Она не знала, на какой из его вопросов прежде ответить. Единственное, что она понимала сейчас, — что она в безопасности, что помощь пришла и ее отведут домой.
Если бы она попросила, он отнес бы ее в дом на руках.
— Я не понимаю, — бесстрастно сказала она, — я просто шла за Пупси…
Веки как будто отлили из свинца, а ресницы смазали клеем. Холод пронизывал насквозь, так что Джинджер могла бы изучать строение собственного тела, наблюдая, как промерзает мышца за мышцей до самого скелета. На секунду ей показалось, что она сделана из стекла и это стекло тонко звенит, готовое лопнуть от мороза.
Мартин снял с себя дождевик и укутал отчаянно дрожащую Джинджер. Потом легко, словно девочку, вскинул на руки и понес к дому.
— Ты уверена, что все в порядке? — спросил он, внимательно вглядываясь ей в глаза, когда они пришли домой. Джинджер и Мартин сидели в теплой кухне, Мартин варил грог.
— Хочешь, я вызову врача? Он очень приятный старый джентльмен. Тебе он непременно понравится…
— Нет, — Джинджер отвечала отрывисто, словно каждое слово давалось ей с большим трудом. — Нет. Я прекрасно себя чувствую… Кроме того, мы уезжаем.
— Может, останешься?
Джинджер отрицательно покачала головой.
— Но по крайней мере прими ванну, выпей грога, выспись, а потом уезжай…
— Немедленно… Я хочу уехать прямо сейчас…
— Я распакую чемодан, ты должна отдохнуть, — сказал Мартин твердо. — Не хочешь мокнуть в ванне, просохни у очага, оденься в сухое. И потом поезжай куда хочешь.
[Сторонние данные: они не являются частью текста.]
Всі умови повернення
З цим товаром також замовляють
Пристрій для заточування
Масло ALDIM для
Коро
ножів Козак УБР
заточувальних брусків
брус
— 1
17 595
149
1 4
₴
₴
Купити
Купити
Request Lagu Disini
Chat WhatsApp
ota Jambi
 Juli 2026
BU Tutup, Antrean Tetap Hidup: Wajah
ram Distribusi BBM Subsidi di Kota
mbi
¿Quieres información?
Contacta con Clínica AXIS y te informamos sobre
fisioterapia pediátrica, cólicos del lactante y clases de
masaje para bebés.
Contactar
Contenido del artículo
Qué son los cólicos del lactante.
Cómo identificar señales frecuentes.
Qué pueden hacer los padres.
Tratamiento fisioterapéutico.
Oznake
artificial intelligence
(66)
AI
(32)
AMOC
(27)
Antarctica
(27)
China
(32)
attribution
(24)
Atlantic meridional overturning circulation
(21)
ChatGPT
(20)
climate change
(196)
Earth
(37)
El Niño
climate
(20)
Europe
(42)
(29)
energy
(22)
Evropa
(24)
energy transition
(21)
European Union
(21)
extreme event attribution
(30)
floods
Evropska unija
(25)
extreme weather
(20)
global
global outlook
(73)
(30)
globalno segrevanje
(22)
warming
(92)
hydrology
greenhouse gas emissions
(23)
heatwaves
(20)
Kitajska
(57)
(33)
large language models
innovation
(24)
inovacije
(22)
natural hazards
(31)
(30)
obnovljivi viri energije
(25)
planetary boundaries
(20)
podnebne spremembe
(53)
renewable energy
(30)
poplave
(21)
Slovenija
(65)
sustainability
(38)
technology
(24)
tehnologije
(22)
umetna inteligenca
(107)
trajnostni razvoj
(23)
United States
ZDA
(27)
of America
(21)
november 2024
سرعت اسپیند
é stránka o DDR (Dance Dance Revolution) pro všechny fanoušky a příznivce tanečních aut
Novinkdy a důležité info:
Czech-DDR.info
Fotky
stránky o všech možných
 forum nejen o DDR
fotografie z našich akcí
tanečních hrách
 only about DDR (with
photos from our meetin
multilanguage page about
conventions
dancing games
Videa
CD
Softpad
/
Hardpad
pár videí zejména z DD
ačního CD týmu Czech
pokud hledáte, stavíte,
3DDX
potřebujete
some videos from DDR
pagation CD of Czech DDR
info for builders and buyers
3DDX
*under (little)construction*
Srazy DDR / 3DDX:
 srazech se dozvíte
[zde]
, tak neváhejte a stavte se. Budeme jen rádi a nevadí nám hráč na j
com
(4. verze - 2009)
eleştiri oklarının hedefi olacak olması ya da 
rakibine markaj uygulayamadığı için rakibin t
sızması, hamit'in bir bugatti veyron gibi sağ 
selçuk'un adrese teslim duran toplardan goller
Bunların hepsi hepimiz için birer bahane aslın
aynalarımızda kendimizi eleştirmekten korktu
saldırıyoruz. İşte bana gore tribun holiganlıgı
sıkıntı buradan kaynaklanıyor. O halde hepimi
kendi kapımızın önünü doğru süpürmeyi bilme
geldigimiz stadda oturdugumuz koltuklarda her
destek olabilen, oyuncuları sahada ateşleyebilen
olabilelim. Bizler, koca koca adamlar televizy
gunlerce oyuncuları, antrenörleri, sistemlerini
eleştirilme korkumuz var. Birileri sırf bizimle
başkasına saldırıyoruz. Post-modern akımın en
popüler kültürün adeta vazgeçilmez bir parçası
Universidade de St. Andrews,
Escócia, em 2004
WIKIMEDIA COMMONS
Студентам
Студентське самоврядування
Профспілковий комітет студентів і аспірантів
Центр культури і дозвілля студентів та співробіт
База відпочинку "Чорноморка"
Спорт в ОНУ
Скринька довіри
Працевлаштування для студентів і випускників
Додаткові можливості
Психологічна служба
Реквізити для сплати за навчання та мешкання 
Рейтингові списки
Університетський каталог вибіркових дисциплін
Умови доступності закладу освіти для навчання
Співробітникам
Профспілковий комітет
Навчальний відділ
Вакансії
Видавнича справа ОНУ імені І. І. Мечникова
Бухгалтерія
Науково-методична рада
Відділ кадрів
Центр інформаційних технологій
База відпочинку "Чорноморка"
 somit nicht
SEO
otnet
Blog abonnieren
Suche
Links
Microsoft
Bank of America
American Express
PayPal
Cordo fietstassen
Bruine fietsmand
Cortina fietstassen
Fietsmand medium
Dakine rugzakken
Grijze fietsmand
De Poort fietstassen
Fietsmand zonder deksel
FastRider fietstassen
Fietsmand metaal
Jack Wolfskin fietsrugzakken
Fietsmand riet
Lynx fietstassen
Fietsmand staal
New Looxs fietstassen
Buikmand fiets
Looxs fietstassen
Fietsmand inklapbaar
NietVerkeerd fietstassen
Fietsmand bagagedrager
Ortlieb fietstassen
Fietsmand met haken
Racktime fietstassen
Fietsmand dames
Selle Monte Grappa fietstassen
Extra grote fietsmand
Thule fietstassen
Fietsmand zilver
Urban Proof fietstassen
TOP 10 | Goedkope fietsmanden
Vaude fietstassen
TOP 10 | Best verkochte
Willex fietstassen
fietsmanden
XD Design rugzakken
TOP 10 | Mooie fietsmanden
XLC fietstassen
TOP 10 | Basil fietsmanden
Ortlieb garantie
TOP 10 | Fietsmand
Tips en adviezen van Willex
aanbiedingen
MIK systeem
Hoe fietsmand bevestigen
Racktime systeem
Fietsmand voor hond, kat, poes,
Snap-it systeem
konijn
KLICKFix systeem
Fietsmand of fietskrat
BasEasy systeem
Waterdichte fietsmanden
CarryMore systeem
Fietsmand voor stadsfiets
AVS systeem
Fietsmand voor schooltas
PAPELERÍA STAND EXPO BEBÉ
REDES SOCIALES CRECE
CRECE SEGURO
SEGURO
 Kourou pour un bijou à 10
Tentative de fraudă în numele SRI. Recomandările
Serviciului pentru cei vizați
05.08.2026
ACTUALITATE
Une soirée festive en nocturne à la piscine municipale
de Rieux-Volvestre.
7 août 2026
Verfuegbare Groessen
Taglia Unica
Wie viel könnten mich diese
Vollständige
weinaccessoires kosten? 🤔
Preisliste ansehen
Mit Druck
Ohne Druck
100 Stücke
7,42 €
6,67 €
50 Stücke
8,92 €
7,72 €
Мартина не на шутку беспокоила холодность Джинджер. Никогда прежде она не казалась настолько далекой, чужой. Даже в день их знакомства Джинджер была более отзывчива к его словам.
Джинджер била дрожь. Мартин, убедившись что спорить с ней бесполезно, поднял ее на руки.
— Не смей! — вскрикнула она, но тот не послушал. Он твердо решил отнести ее в ванную.
Рядом с его спальней пару месяцев назад установили джакузи. Мать настояла на нововведении. Но после установки Мартин редко пользовался водным чудом, впрочем, как и помпезной спальней, отдавая предпочтение маленькой уютной комнате, которую отдал теперь в распоряжение Джинджер.